Please could you give again the lines from the one holding "Dreiländereck" through the final line of the data below, exactly, with no other lines?
Information below:
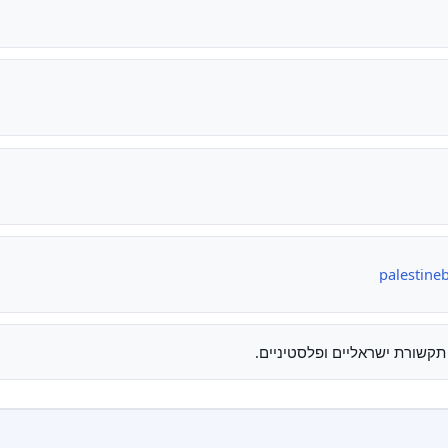
palestine
תקשורת ישראליים ופלסטיניים.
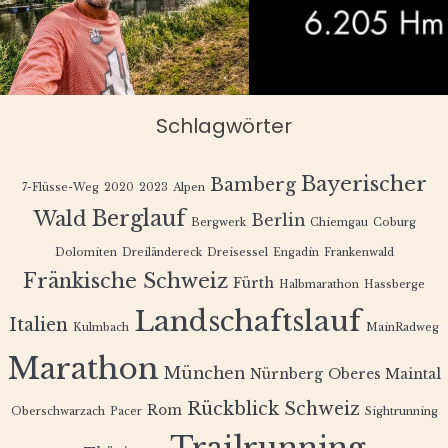
Schlagwörter
Bayerischer
Bamberg
7-Flüsse-Weg
2020
2023
Alpen
Berglauf
Wald
Berlin
Bergwerk
Chiemgau
Coburg
Dolomiten
Dreiländereck
Dreisessel
Engadin
Frankenwald
Fränkische Schweiz
Fürth
Halbmarathon
Hassberge
Landschaftslauf
Italien
Kulmbach
MainRadweg
Marathon
München
Nürnberg
Oberes Maintal
Rückblick
Schweiz
Rom
Oberschwarzach
Pacer
Sightrunning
End of Information.
Result of the task:
Dreiländereck
Dreisessel
Engadin
Frankenwald
Fränkische Schweiz
Fürth
Halbmarathon
Hassberge
Landschaftslauf
Italien
Kulmbach
MainRadweg
Marathon
München
Nürnberg
Oberes Maintal
Rückblick
Schweiz
Rom
Oberschwarzach
Pacer
Sightrunning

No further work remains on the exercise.